We come now to the final item on my list, the question of quotas and voting power in the Fund. There has been progress on this issue, but the most likely outcome will not produce a dramatic change in the governance of the Fund. There would appear to be an emerging consensus on this issue, but one that will surely disappoint those who had hoped that reform would greatly enhance the influence of the developing countries. There will be a new formula for allocating increases in Fund quotas, in which gross national product will be the most important variable, but gross national product at purchasing-power parity will also play a role. There is then likely to be an increase of Fund quotas on the order of ten percent. But a ten percent increase of quotas will not much raise the voting power of the emerging-market and low-income countries. A back-of-the-envelope calculation will show why. At present, 12 countries have 59.4% of total votes in the Fund, leaving 40.6% to all the rest.2 Suppose that there is a ten percent increase of quotas and that the 12 countries with the largest quotas agreed to forgo completely any increase in their quotas, turning their shares of the increase to the rest of the Fund’s members. This would reduce the share of the votes of those 12 countries from 59.4% to 54.0%, and thus raise the share of the rest to 46.0%. Suppose instead that the 12 countries agreed to “disclaim” only half of the ten percent increase in their quotas; their share would fall by less, to 56.7%, and thus raise the share of the rest to 43.3%.3 Without knowing the parameters of the new quota formula, moreover, it is impossible to judge how much a ten percent increase of quotas would narrow the many large gaps between countries’ actual quotas and the new formula-based quotas. It is nevertheless clear that a single ten percent increase in total quotas would not alter substantially the distribution of voting power in the Fund.

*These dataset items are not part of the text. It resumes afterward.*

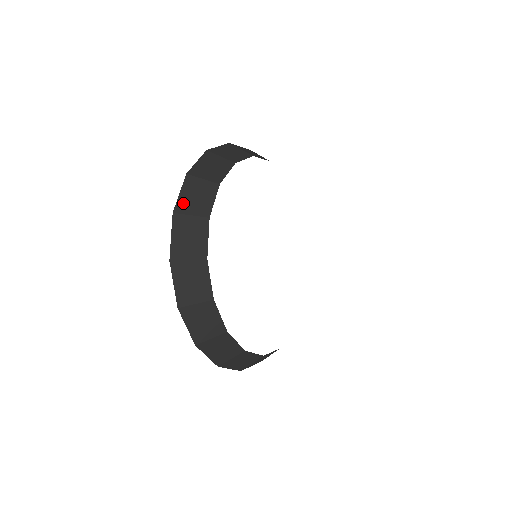
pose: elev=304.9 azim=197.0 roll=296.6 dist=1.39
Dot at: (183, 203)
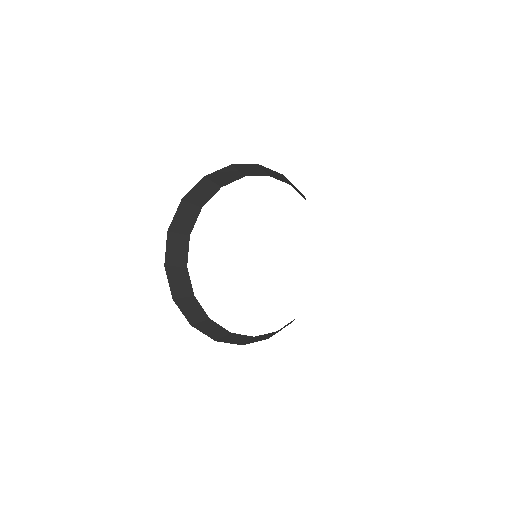
Dot at: (174, 290)
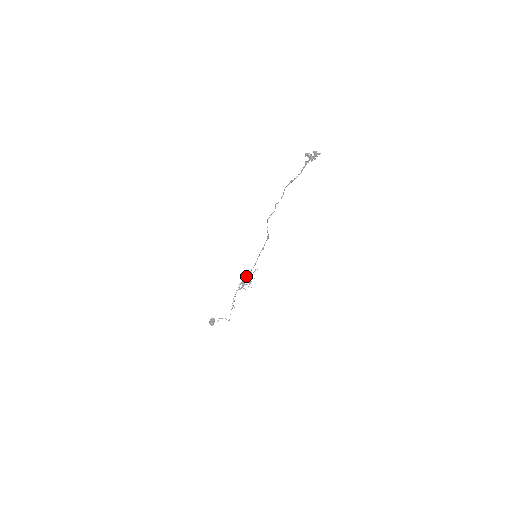
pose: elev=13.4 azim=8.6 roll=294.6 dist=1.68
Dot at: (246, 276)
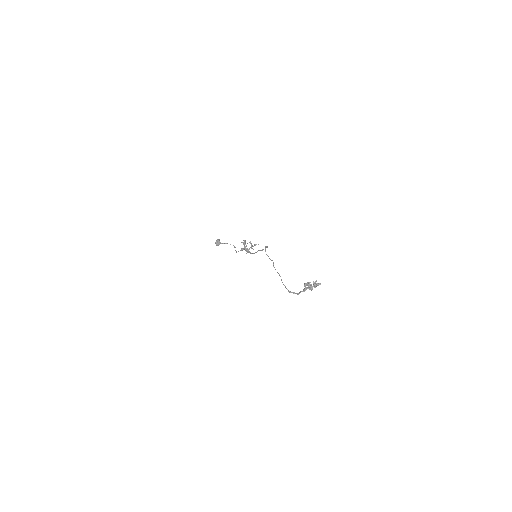
Dot at: (247, 252)
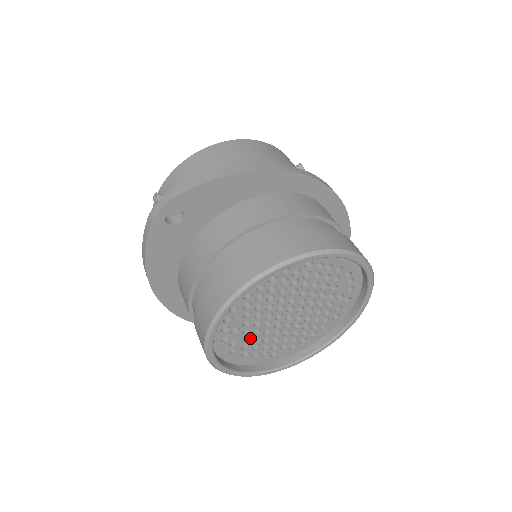
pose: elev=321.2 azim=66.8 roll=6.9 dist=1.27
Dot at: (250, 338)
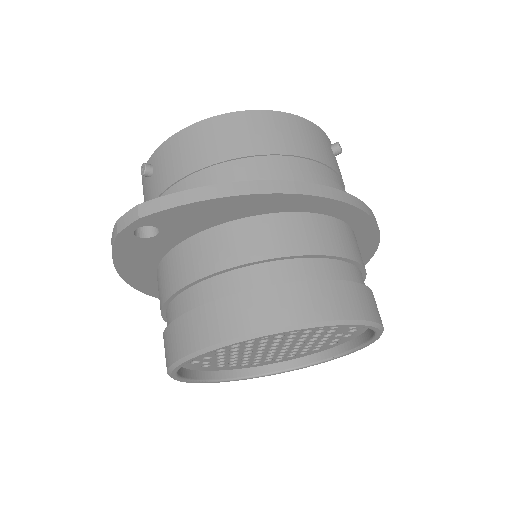
Dot at: (226, 359)
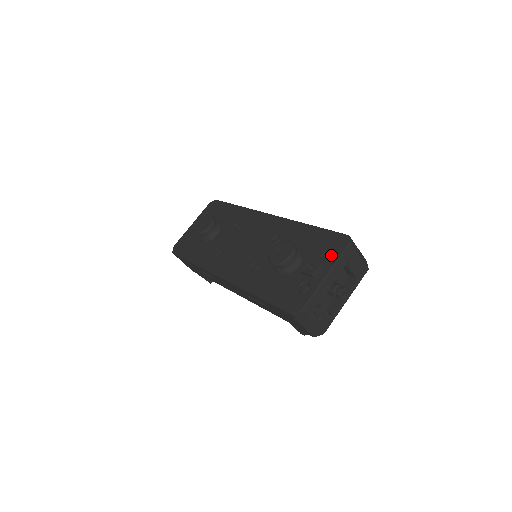
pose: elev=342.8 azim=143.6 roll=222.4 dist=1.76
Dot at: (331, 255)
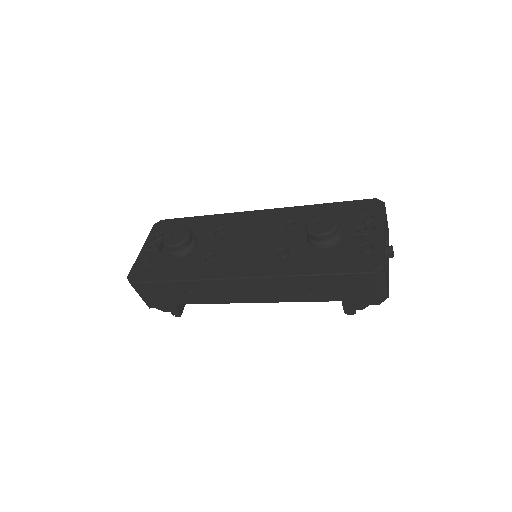
Dot at: (371, 217)
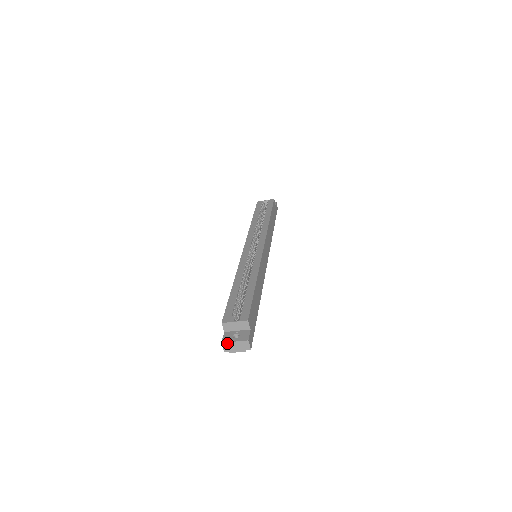
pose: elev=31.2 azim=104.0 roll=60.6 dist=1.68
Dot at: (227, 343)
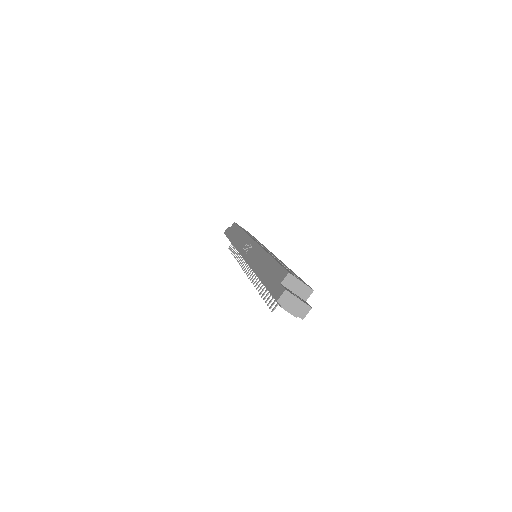
Dot at: (290, 294)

Several such increases would be needed to have that effect, and that would surely be opposed at a time when so few countries are drawing on the Fund.

This note has not touched on all of the issues involved in reform of the Fund. It has paid no attention to the proposal made by a committee of experts chaired by Pedro Malan -- that the Fund cease to make long-term subsidised loans to low-countries -- or to the proposal strongly endorsed by Tommaso Padoa-Schioppa, the Italian finance minister, that the European Union or, at least, the euro-zone countries should consolidate their representation in the Fund. Nevertheless, this note should suffice to demonstrate that reform of the Fund must continue, not just until next year’s meeting of the Fund’s Board of Governors, but for some time thereafter.

This column draws in part on the author’s monograph Reform of the International Monetary Fund, Council Special Report 29; Council on Foreign Relations, May 2007.

 


Footnotes

 

1 Tito Cordella and Eduardo Levy Yeyati, “A (New) Country Insurance Facility,” International Finance 9 (2006), pp. 1-36.
2 The 12 countries are Belgium, Canada, China, France, Germany, Italy, Japan, the Netherlands, Russia, Saudi Arabia, the United Kingdom, and the United States.
3 It should be noted that these calculations take no account of the proposed increase in so-called basic votes, which are distributed uniformly to Fund members, but even a doubling of basic votes would not much alter the outcomes in the text.